Perché una conoscenza si purifichi, scrollandosi di dosso la bestiale emotività dell’appartenenza, c’è necessità della distanza. E’ questo il motivo per cui la cronaca accede allo statuto di storia solo dopo che siano passati alcuni decenni, quando cioè l’ingaggio passionale con l’evento sia sfumato e lontano, così da avere uno sguardo meno travolto dal sentimento.
Credo che qualcosa del genere accada anche con l’incontro e l’esperienza di una città. Chi scrive appartiene alla prossima periferia di Napoli, e vive i suoi umori a scatti, mantenendo con essa un preciso spazio di sicurezza che porta lo sguardo, almeno credo, a una maggiore lucidità.
Non sono un suo flglio accasato, ma un parente che spesso reca una visita e un omaggio, e proprio questa particolarità che appartiene ad ogni periferico, fa sì che Napoli venga guardata senza quell’eccessivo amore che giustifica inconsapevolmente le sue storuture e i suoi vizi.
Oggi vi voglio parlare della fisicità di Napoli, della sua ingombrante carnalità che chiamo pornografica. A Napoli ogni cosa avviene sotto il segno della promiscuità. Passeggiare incastrati tra due muraglie di palazzi è un’esperienza fisica di un erotismo assillante.
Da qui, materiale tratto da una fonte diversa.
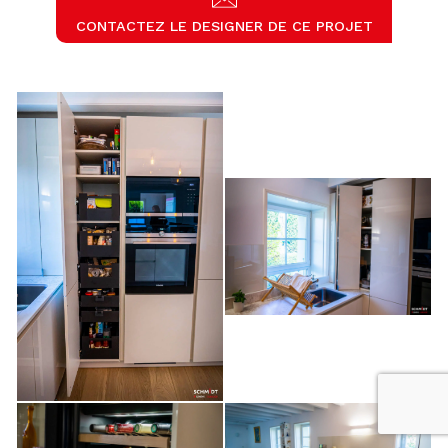
CONTACTEZ LE DESIGNER DE CE PROJET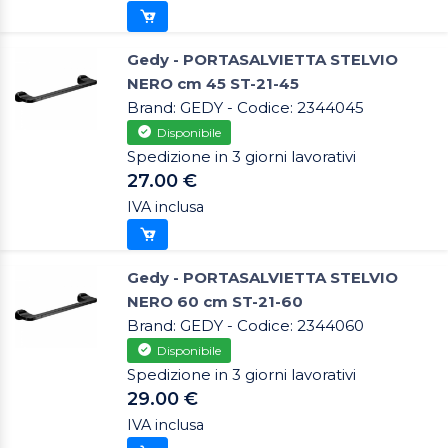
Gedy - PORTASALVIETTA STELVIO
NERO cm 45 ST-21-45
Brand: GEDY - Codice: 2344045
Disponibile
Spedizione in 3 giorni lavorativi
27.00 €
IVA inclusa
Gedy - PORTASALVIETTA STELVIO
NERO 60 cm ST-21-60
Brand: GEDY - Codice: 2344060
Disponibile
Spedizione in 3 giorni lavorativi
29.00 €
IVA inclusa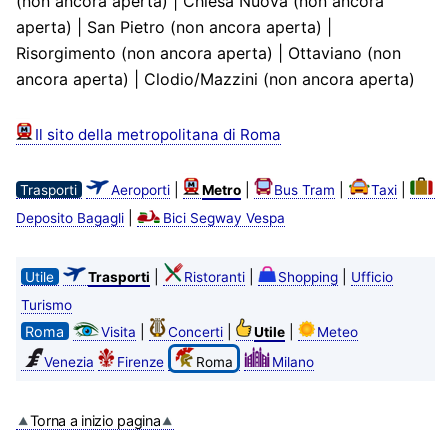
(non ancora aperta) | Chiesa Nuova (non ancora
aperta) | San Pietro (non ancora aperta) |
Risorgimento (non ancora aperta) | Ottaviano (non
ancora aperta) | Clodio/Mazzini (non ancora aperta)
Il sito della metropolitana di Roma
|
|
|
|
Trasporti
Aeroporti
Metro
Bus Tram
Taxi
|
Deposito Bagagli
Bici Segway Vespa
|
|
|
Utile
Trasporti
Ristoranti
Shopping
Ufficio
Turismo
Roma
|
|
|
Visita
Concerti
Utile
Meteo
Venezia
Firenze
Roma
Milano
Torna a inizio pagina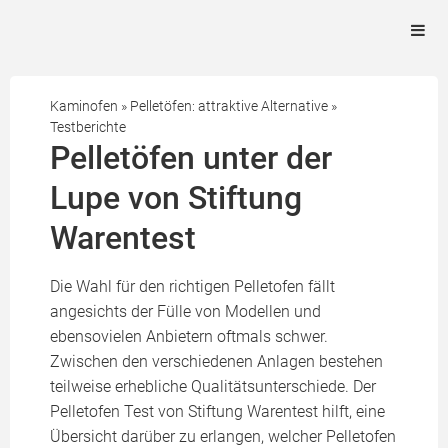
Kaminofen
»
Pelletöfen: attraktive Alternative
»
Testberichte
Pelletöfen unter der
Lupe von Stiftung
Warentest
Die Wahl für den richtigen Pelletofen fällt
angesichts der Fülle von Modellen und
ebensovielen Anbietern oftmals schwer.
Zwischen den verschiedenen Anlagen bestehen
teilweise erhebliche Qualitätsunterschiede. Der
Pelletofen Test von Stiftung Warentest hilft, eine
Übersicht darüber zu erlangen, welcher Pelletofen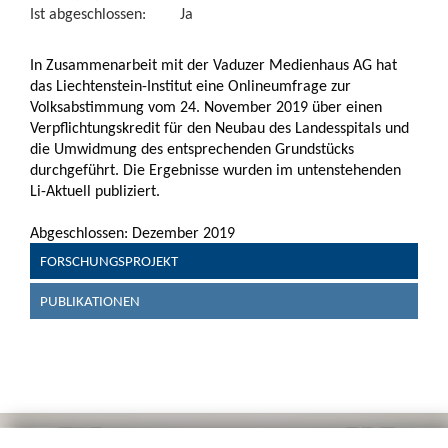
Ist abgeschlossen:
Ja
In Zusammenarbeit mit der Vaduzer Medienhaus AG hat
das Liechtenstein-Institut eine Onlineumfrage zur
Volksabstimmung vom 24. November 2019 über einen
Verpflichtungskredit für den Neubau des Landesspitals und
die Umwidmung des entsprechenden Grundstücks
durchgeführt. Die Ergebnisse wurden im untenstehenden
Li-Aktuell publiziert.
Abgeschlossen: Dezember 2019
FORSCHUNGSPROJEKT
PUBLIKATIONEN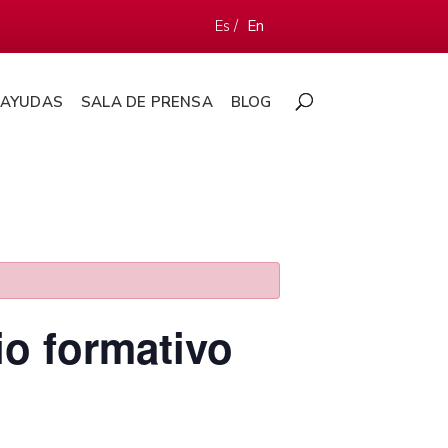
Es /
En
AYUDAS
SALA DE PRENSA
BLOG
io formativo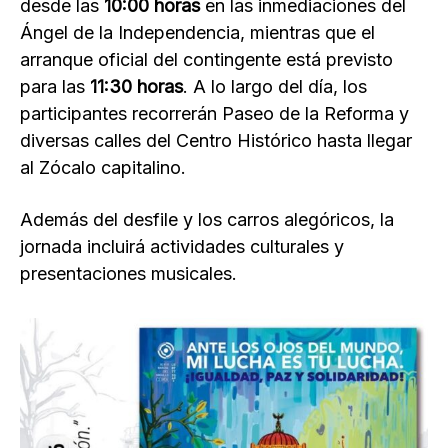
desde las
10:00 horas
en las inmediaciones del
Ángel de la Independencia, mientras que el
arranque oficial del contingente está previsto
para las
11:30 horas
. A lo largo del día, los
participantes recorrerán Paseo de la Reforma y
diversas calles del Centro Histórico hasta llegar
al Zócalo capitalino.
Además del desfile y los carros alegóricos, la
jornada incluirá actividades culturales y
presentaciones musicales.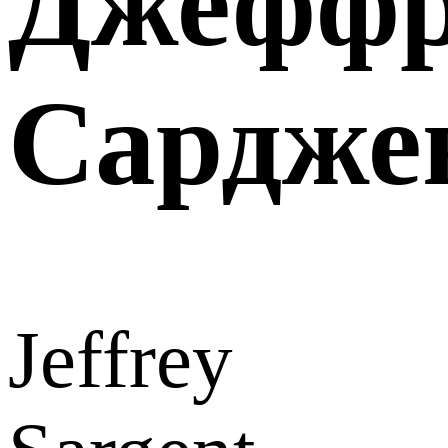
Джефф
Сардже
Jeffrey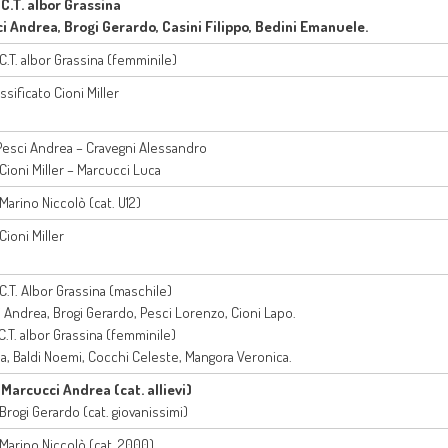
. C.T. albor Grassina
i Andrea, Brogi Gerardo, Casini Filippo, Bedini Emanuele.
 C.T. albor Grassina (femminile)
ssificato Cioni Miller
. Pesci Andrea – Cravegni Alessandro
 Cioni Miller – Marcucci Luca
 Marino Niccolò (cat. U12)
 Cioni Miller
 C.T. Albor Grassina (maschile)
 Andrea, Brogi Gerardo, Pesci Lorenzo, Cioni Lapo.
 C.T. albor Grassina (femminile)
ria, Baldi Noemi, Cocchi Celeste, Mangora Veronica.
. Marcucci Andrea (cat. allievi)
 Brogi Gerardo (cat. giovanissimi)
 Marino Niccolò (cat. 2000)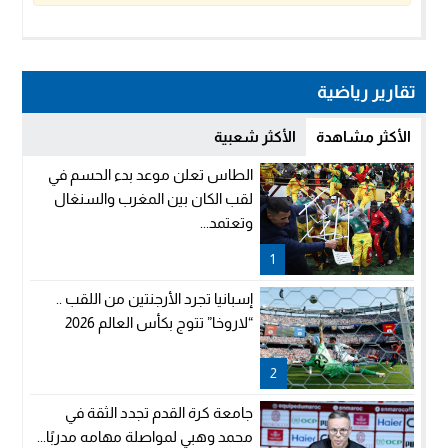
تقارير رياضية
الأكثر مشاهدة
الأكثر شعبية
الطاس تعلن موعد بدء الحسم في
لقب الكان بين المغرب والسنغال
وتعتمد...
1
إسبانيا تجرد الأرجنتين من اللقب ..
“لاروخا” تتوج بكأس العالم 2026
2
جامعة كرة القدم تجدد الثقة في
محمد وهبي لمواصلة مهامه مدربًا...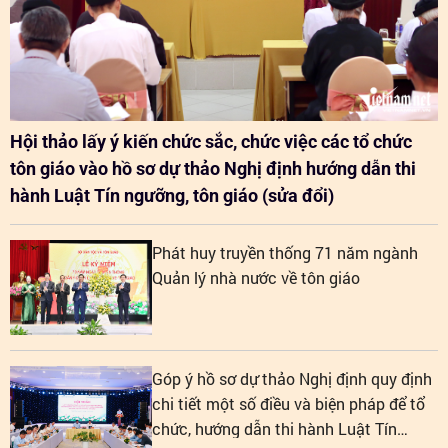
Hội thảo lấy ý kiến chức sắc, chức việc các tổ chức
tôn giáo vào hồ sơ dự thảo Nghị định hướng dẫn thi
hành Luật Tín ngưỡng, tôn giáo (sửa đổi)
Phát huy truyền thống 71 năm ngành
Quản lý nhà nước về tôn giáo
Góp ý hồ sơ dự thảo Nghị định quy định
chi tiết một số điều và biện pháp để tổ
chức, hướng dẫn thi hành Luật Tín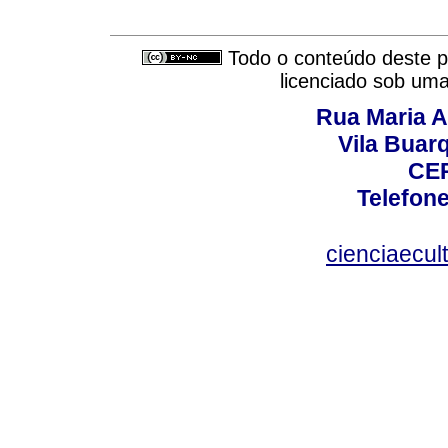
Todo o conteúdo deste pe
licenciado sob um
Rua Maria A
Vila Buar
CEP
Telefone
cienciaecul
L’assillo della corporeità baldanzosa e sciatta moltiplica contatti eed esasperazioni, e senza accorgertene ti ritrovi il marmocchio di turno ficcato tra le gambe senza nemmeno lo “scusa” di cortesia. In questo travaglio carnale l’esperienza della conoscenza scade a incontro-scontro, e l’osservazione della città diventa un tentativo destinato al fallimento.
Quasi come una prostituta esperta Napoli non si concede nei suoi spiazzi e nelle sue ampie luci, ma ti regala la sua mano callosa, e senza dirti nulla ti trascina negli imbuti dei suoi vicoli, dove la cifra superiore a cui pervieni è un rumore di vita e un rantolo di morte.
La prossimità dell’altro è ambivalente. Da una parte rasserena, dall’altra spaventa conla sua aggressività che t’impedisce d’osservarti. Nel frullato di carni sudate e corpose ci si dimentica del proprio spazio vitale, contaminato e calpestato da una fiumana scomposta, vitale, tirannica. Le spinte della folla ti conducono in luoghi in cui non avevi pensato, l’itinerario è il frutto di questa casualità delle toccate.
Alla fine ti resta l’impressione di una sbronza, e recuperi, una volta a casa, solo vaghi volti che si avvicinavano, seni troppo materni, la terribile sensazione di una processione pagana senza Cristo e senza vere Madonne.
E’ un’epifania di corpi che ricorda i quadri di Bosch: ora grassi, ora scavati, ora truccati fino a ricordare e attualizzare un’ impressione di triste disfacimento.
Ma c’è luce divina in questa apparenza di clamore senza senso. Non saprei raccontarlo, e d’altronde sarebbe ingiusto. Nessuna magia può avere le parole per esprimersi. Se lo fa allora non è magia. Ed è così che mi caccerò di nuovo nel sudore di Napoli, irritato dai suoi fastidiosi mosconi estivi ( i venditori di calzini ), attratto da quelle risate sorde e scostumate, dal miscuglio di donne gravide e corpi erotici.
Abbraccerò di nuovo la folla, sentirò con precisione la spallata che cambia la mia direzione, sorriderò alla vista del corno che pende da un negozio. Incontrerò vita, passerò loro accanto, e non sapremo mai di esserci incontrati.